What this task involves →
Please repeat the data in full, character for character.

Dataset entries
------------------------

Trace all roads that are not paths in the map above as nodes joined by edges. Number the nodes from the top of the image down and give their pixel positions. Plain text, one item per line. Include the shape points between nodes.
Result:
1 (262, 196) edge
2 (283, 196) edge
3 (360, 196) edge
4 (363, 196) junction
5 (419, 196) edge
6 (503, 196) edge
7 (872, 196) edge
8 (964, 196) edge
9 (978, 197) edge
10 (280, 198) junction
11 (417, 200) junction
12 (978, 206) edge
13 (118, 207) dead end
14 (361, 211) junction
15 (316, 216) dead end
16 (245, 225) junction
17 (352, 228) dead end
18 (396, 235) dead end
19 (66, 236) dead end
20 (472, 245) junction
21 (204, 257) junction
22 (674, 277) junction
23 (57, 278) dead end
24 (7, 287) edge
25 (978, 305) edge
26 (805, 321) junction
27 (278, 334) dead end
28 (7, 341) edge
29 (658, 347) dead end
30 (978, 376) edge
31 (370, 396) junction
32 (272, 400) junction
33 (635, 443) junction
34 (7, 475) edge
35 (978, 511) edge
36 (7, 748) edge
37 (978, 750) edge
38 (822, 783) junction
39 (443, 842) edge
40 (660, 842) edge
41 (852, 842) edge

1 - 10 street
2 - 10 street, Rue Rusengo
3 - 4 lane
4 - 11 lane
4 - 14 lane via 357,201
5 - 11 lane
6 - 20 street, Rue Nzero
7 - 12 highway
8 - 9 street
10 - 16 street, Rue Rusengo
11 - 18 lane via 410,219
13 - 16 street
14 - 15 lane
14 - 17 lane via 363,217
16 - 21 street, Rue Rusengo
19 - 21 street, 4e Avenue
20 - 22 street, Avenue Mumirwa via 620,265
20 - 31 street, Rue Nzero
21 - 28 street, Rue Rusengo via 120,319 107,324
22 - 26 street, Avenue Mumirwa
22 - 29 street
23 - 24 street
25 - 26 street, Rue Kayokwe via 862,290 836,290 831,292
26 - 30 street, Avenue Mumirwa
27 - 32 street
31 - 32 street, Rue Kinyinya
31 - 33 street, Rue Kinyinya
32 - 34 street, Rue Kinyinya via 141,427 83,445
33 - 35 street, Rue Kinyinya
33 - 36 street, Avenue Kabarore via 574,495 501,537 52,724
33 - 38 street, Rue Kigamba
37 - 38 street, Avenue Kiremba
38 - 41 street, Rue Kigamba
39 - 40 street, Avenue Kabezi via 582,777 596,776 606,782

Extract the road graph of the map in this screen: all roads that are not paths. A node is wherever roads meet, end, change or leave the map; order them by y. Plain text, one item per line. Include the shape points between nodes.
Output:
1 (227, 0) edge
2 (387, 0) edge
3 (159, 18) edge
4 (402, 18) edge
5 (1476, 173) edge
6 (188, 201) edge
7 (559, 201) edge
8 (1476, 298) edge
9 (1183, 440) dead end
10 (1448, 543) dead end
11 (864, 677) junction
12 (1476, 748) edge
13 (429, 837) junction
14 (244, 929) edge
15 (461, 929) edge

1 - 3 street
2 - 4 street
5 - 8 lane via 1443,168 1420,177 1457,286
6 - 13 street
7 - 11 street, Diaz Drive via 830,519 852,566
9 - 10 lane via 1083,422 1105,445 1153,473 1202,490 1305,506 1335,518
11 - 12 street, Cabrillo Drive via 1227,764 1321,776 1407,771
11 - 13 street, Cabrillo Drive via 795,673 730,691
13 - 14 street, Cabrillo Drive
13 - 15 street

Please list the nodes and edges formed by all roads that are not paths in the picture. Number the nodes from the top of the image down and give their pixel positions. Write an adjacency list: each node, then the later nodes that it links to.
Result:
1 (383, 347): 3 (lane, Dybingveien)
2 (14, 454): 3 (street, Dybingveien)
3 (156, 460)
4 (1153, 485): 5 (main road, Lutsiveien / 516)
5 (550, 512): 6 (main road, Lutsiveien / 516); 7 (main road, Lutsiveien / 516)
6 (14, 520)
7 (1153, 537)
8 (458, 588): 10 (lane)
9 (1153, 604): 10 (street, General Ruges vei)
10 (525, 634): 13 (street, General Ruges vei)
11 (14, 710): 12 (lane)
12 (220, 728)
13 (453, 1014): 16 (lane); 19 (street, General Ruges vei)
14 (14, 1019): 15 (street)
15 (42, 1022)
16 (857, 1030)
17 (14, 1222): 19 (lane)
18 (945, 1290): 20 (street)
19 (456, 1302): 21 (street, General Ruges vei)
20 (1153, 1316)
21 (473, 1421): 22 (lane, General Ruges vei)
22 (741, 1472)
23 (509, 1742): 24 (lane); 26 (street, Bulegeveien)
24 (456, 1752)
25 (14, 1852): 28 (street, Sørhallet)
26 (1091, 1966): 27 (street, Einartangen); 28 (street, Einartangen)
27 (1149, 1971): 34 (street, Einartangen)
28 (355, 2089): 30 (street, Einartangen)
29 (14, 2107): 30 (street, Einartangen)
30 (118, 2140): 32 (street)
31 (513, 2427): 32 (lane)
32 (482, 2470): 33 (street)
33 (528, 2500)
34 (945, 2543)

------------------------

Output of the exercise →
Trace all roads that are not paths in the map above as nodes joined by edges. Number the nodes from the top of the image down and give their pixel positions. Plain text, one item per line. Include the shape points between nodes.
Result:
1 (262, 196) edge
2 (283, 196) edge
3 (360, 196) edge
4 (363, 196) junction
5 (419, 196) edge
6 (503, 196) edge
7 (872, 196) edge
8 (964, 196) edge
9 (978, 197) edge
10 (280, 198) junction
11 (417, 200) junction
12 (978, 206) edge
13 (118, 207) dead end
14 (361, 211) junction
15 (316, 216) dead end
16 (245, 225) junction
17 (352, 228) dead end
18 (396, 235) dead end
19 (66, 236) dead end
20 (472, 245) junction
21 (204, 257) junction
22 (674, 277) junction
23 (57, 278) dead end
24 (7, 287) edge
25 (978, 305) edge
26 (805, 321) junction
27 (278, 334) dead end
28 (7, 341) edge
29 (658, 347) dead end
30 (978, 376) edge
31 (370, 396) junction
32 (272, 400) junction
33 (635, 443) junction
34 (7, 475) edge
35 (978, 511) edge
36 (7, 748) edge
37 (978, 750) edge
38 (822, 783) junction
39 (443, 842) edge
40 (660, 842) edge
41 (852, 842) edge

1 - 10 street
2 - 10 street, Rue Rusengo
3 - 4 lane
4 - 11 lane
4 - 14 lane via 357,201
5 - 11 lane
6 - 20 street, Rue Nzero
7 - 12 highway
8 - 9 street
10 - 16 street, Rue Rusengo
11 - 18 lane via 410,219
13 - 16 street
14 - 15 lane
14 - 17 lane via 363,217
16 - 21 street, Rue Rusengo
19 - 21 street, 4e Avenue
20 - 22 street, Avenue Mumirwa via 620,265
20 - 31 street, Rue Nzero
21 - 28 street, Rue Rusengo via 120,319 107,324
22 - 26 street, Avenue Mumirwa
22 - 29 street
23 - 24 street
25 - 26 street, Rue Kayokwe via 862,290 836,290 831,292
26 - 30 street, Avenue Mumirwa
27 - 32 street
31 - 32 street, Rue Kinyinya
31 - 33 street, Rue Kinyinya
32 - 34 street, Rue Kinyinya via 141,427 83,445
33 - 35 street, Rue Kinyinya
33 - 36 street, Avenue Kabarore via 574,495 501,537 52,724
33 - 38 street, Rue Kigamba
37 - 38 street, Avenue Kiremba
38 - 41 street, Rue Kigamba
39 - 40 street, Avenue Kabezi via 582,777 596,776 606,782

Extract the road graph of the map in this screen: all roads that are not paths. A node is wherever roads meet, end, change or leave the map; order them by y. Plain text, one item per line. Include the shape points between nodes.
Output:
1 (227, 0) edge
2 (387, 0) edge
3 (159, 18) edge
4 (402, 18) edge
5 (1476, 173) edge
6 (188, 201) edge
7 (559, 201) edge
8 (1476, 298) edge
9 (1183, 440) dead end
10 (1448, 543) dead end
11 (864, 677) junction
12 (1476, 748) edge
13 (429, 837) junction
14 (244, 929) edge
15 (461, 929) edge

1 - 3 street
2 - 4 street
5 - 8 lane via 1443,168 1420,177 1457,286
6 - 13 street
7 - 11 street, Diaz Drive via 830,519 852,566
9 - 10 lane via 1083,422 1105,445 1153,473 1202,490 1305,506 1335,518
11 - 12 street, Cabrillo Drive via 1227,764 1321,776 1407,771
11 - 13 street, Cabrillo Drive via 795,673 730,691
13 - 14 street, Cabrillo Drive
13 - 15 street

Please list the nodes and edges formed by all roads that are not paths in the picture. Number the nodes from the top of the image down and give their pixel positions. Write an adjacency list: each node, then the later nodes that it links to.
Result:
1 (383, 347): 3 (lane, Dybingveien)
2 (14, 454): 3 (street, Dybingveien)
3 (156, 460)
4 (1153, 485): 5 (main road, Lutsiveien / 516)
5 (550, 512): 6 (main road, Lutsiveien / 516); 7 (main road, Lutsiveien / 516)
6 (14, 520)
7 (1153, 537)
8 (458, 588): 10 (lane)
9 (1153, 604): 10 (street, General Ruges vei)
10 (525, 634): 13 (street, General Ruges vei)
11 (14, 710): 12 (lane)
12 (220, 728)
13 (453, 1014): 16 (lane); 19 (street, General Ruges vei)
14 (14, 1019): 15 (street)
15 (42, 1022)
16 (857, 1030)
17 (14, 1222): 19 (lane)
18 (945, 1290): 20 (street)
19 (456, 1302): 21 (street, General Ruges vei)
20 (1153, 1316)
21 (473, 1421): 22 (lane, General Ruges vei)
22 (741, 1472)
23 (509, 1742): 24 (lane); 26 (street, Bulegeveien)
24 (456, 1752)
25 (14, 1852): 28 (street, Sørhallet)
26 (1091, 1966): 27 (street, Einartangen); 28 (street, Einartangen)
27 (1149, 1971): 34 (street, Einartangen)
28 (355, 2089): 30 (street, Einartangen)
29 (14, 2107): 30 (street, Einartangen)
30 (118, 2140): 32 (street)
31 (513, 2427): 32 (lane)
32 (482, 2470): 33 (street)
33 (528, 2500)
34 (945, 2543)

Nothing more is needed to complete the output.